Hooker Furniture Nearly Doubles Profitability for Fiscal 2012 Third Quarter

MARTINSVILLE, Va., Dec. 6, 2011 (GLOBE NEWSWIRE) -- Hooker Furniture (Nasdaq:HOFT) today reported net sales of $54.2 million and net income of $2.3 million, or $0.21 per share, for its fiscal 2012 third quarter which began on August 1, 2011 and ended October 30, 2011.

Compared to the same period a year ago, fiscal 2012 third quarter:

  • net income increased by $1.1 million,
  • earnings per share increased from $0.11 per share to $0.21 per share, and
  • operating profitability increased by two hundred basis points to $2.7 million, or 5% of net sales, (compared to operating income of $1.7 million or 3% of net sales in the third quarter a year ago).

Compared to last year, fiscal 2012 third quarter net sales decreased $1.6 million, or 2.8%, to $54.2 million from $55.7 million in the corresponding fiscal 2011 third quarter. The sales dip was driven by softened consumer demand, lower unit volume and higher product discounting, partially offset by higher average selling prices due to the mix of products shipped.

For the first nine months of the 2012 fiscal year, which began on January 31, 2011, net sales increased $7.7 million, or 4.8%, to $168.1 million compared to $160.5 million for the same period a year ago. The Company reported higher net income for the fiscal 2012 first nine months of $4.4 million, or $0.41 per share, compared with net income of $3.4 million, or $0.32 per share, in the fiscal 2011 nine-month period.

> **Tasks to complete**
(1) According to the Hooker Furniture release above, by how much did net income increase in the fiscal 2012 third quarter compared with the same period a year ago?
(2) Please copy part of the Hooker Furniture release above. Begin at the words "Compared to the" and stop after "a year ago).".

> **Data shown**
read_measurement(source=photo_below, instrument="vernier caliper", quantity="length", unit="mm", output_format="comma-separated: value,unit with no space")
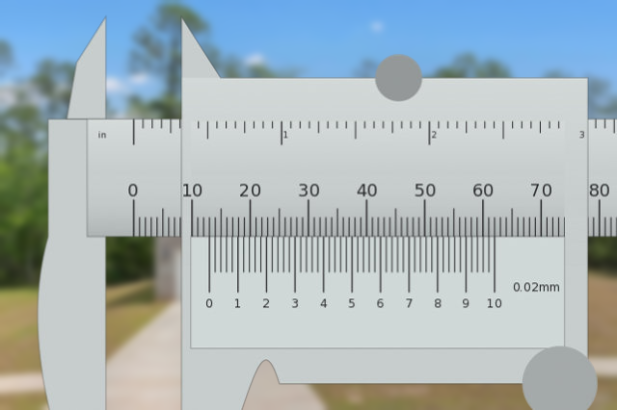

> **Results**
(1) $1.1 million

(2)
Compared to the same period a year ago, fiscal 2012 third quarter:

  • net income increased by $1.1 million,
  • earnings per share increased from $0.11 per share to $0.21 per share, and
  • operating profitability increased by two hundred basis points to $2.7 million, or 5% of net sales, (compared to operating income of $1.7 million or 3% of net sales in the third quarter a year ago).